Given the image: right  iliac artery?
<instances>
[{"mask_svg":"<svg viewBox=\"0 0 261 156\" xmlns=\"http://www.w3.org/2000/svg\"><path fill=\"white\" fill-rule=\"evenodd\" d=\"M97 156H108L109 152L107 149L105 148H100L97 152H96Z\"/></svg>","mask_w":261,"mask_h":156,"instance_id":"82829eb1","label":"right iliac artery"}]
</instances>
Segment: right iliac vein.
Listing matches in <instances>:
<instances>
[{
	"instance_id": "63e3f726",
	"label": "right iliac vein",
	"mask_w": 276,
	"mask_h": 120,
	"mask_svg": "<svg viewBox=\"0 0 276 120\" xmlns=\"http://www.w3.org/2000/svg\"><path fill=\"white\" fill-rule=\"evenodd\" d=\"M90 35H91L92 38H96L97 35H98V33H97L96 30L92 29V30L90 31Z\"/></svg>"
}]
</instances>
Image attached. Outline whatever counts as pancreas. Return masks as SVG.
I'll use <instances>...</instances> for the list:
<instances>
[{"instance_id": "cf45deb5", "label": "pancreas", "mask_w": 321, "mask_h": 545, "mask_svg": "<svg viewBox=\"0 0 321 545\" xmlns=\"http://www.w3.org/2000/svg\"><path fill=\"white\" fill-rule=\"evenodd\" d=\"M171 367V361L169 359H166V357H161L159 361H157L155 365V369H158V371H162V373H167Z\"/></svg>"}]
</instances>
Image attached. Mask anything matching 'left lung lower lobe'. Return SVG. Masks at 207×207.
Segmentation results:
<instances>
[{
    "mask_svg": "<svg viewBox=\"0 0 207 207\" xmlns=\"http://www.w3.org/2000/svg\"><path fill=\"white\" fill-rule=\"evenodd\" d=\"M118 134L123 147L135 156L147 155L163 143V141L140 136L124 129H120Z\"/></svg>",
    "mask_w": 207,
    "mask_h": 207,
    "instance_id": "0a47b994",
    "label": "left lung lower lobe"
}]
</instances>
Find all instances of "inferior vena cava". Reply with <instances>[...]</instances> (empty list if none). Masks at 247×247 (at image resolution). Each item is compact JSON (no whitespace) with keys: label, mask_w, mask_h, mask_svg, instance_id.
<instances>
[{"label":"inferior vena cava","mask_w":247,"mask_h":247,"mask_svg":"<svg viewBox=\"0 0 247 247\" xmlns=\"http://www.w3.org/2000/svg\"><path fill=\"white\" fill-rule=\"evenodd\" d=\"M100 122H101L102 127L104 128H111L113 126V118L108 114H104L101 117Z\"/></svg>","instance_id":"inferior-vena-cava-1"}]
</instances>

· · · · ·

PROBLEM TO SOLVE: Starting at the line that has "Segment: right iliac vein." and ending with the last line of the listing above, rewrite each line as a Markdown table with the columns Row and Listing line, numbering the rows and omitting blank lines.

TASK OUTPUT:
| Row | Listing line |
|---|---|
| 1 | Segment: right iliac vein. |
| 2 | Listing matches in <instances>: |
| 3 | <instances> |
| 4 | [{ |
| 5 | 	"instance_id": "63e3f726", |
| 6 | 	"label": "right iliac vein", |
| 7 | 	"mask_w": 276, |
| 8 | 	"mask_h": 120, |
| 9 | 	"mask_svg": "<svg viewBox=\"0 0 276 120\" xmlns=\"http://www.w3.org/2000/svg\"><path fill=\"white\" fill-rule=\"evenodd\" d=\"M90 35H91L92 38H96L97 35H98V33H97L96 30L92 29V30L90 31Z\"/></svg>" |
| 10 | }] |
| 11 | </instances> |
| 12 | Image attached. Outline whatever counts as pancreas. Return masks as SVG. |
| 13 | I'll use <instances>...</instances> for the list: |
| 14 | <instances> |
| 15 | [{"instance_id": "cf45deb5", "label": "pancreas", "mask_w": 321, "mask_h": 545, "mask_svg": "<svg viewBox=\"0 0 321 545\" xmlns=\"http://www.w3.org/2000/svg\"><path fill=\"white\" fill-rule=\"evenodd\" d=\"M171 367V361L169 359H166V357H161L159 361H157L155 365V369H158V371H162V373H167Z\"/></svg>"}] |
| 16 | </instances> |
| 17 | Image attached. Mask anything matching 'left lung lower lobe'. Return SVG. Masks at 207×207. |
| 18 | Segmentation results: |
| 19 | <instances> |
| 20 | [{ |
| 21 |     "mask_svg": "<svg viewBox=\"0 0 207 207\" xmlns=\"http://www.w3.org/2000/svg\"><path fill=\"white\" fill-rule=\"evenodd\" d=\"M118 134L123 147L135 156L147 155L163 143V141L140 136L124 129H120Z\"/></svg>", |
| 22 |     "mask_w": 207, |
| 23 |     "mask_h": 207, |
| 24 |     "instance_id": "0a47b994", |
| 25 |     "label": "left lung lower lobe" |
| 26 | }] |
| 27 | </instances> |
| 28 | Find all instances of "inferior vena cava". Reply with <instances>[...]</instances> (empty list if none). Masks at 247×247 (at image resolution). Each item is compact JSON (no whitespace) with keys: label, mask_w, mask_h, mask_svg, instance_id. |
| 29 | <instances> |
| 30 | [{"label":"inferior vena cava","mask_w":247,"mask_h":247,"mask_svg":"<svg viewBox=\"0 0 247 247\" xmlns=\"http://www.w3.org/2000/svg\"><path fill=\"white\" fill-rule=\"evenodd\" d=\"M100 122H101L102 127L104 128H111L113 126V118L108 114H104L101 117Z\"/></svg>","instance_id":"inferior-vena-cava-1"}] |
| 31 | </instances> |